[Information provided — start]

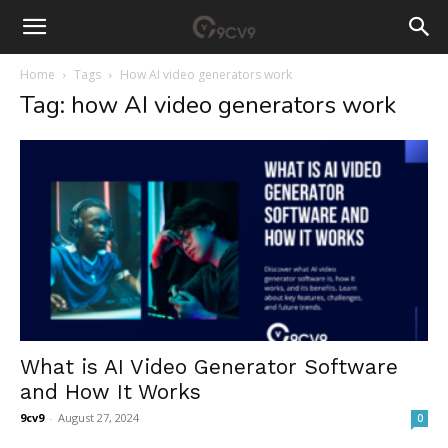
Home
Tags
How AI video generators work
Tag: how AI video generators work
What is AI Video Generator Software
and How It Works
9cv9
-
August 27, 2024
0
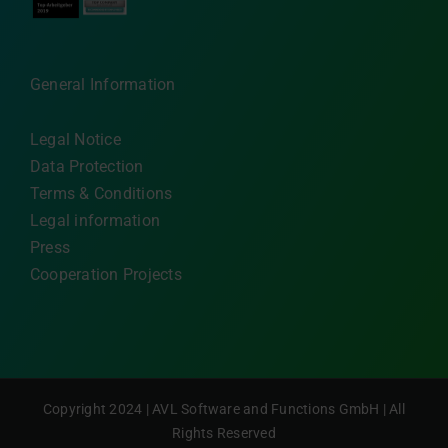
General Information
Legal Notice
Data Protection
Terms & Conditions
Legal information
Press
Cooperation Projects
Copyright 2024 | AVL Software and Functions GmbH | All
Rights Reserved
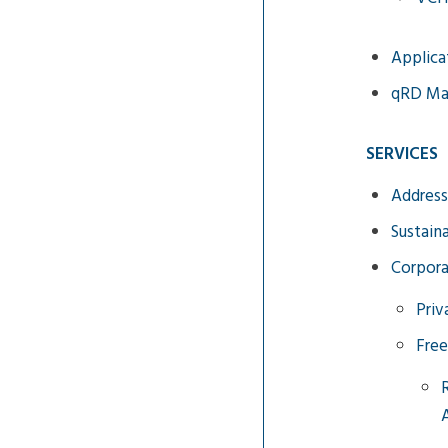
Applica
qRD M
SERVICES
Address
Sustain
Corpora
Priv
Free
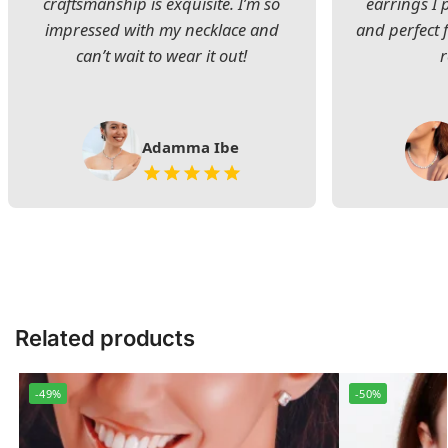
craftsmanship is exquisite. I’m so
earrings I
impressed with my necklace and
and perfect 
can’t wait to wear it out!
Adamma Ibe
Related products
-49%
-50%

[Information provided — finish]

Instructions to follow ->
Each entry is to be output exactly, and no picture is to appear.

Exercise output ->
Home
Tags
How AI video generators work
Tag: how AI video generators work
What is AI Video Generator Software
and How It Works
9cv9
-
August 27, 2024
0
General Information
Legal Notice
Data Protection
Terms & Conditions
Legal information
Press
Cooperation Projects
Copyright 2024 | AVL Software and Functions GmbH | All
Rights Reserved
Applica
qRD M
SERVICES
Address
Sustain
Corpora
Priv
Free
craftsmanship is exquisite. I’m so
earrings I
impressed with my necklace and
and perfect 
can’t wait to wear it out!
Adamma Ibe
Related products
-49%
-50%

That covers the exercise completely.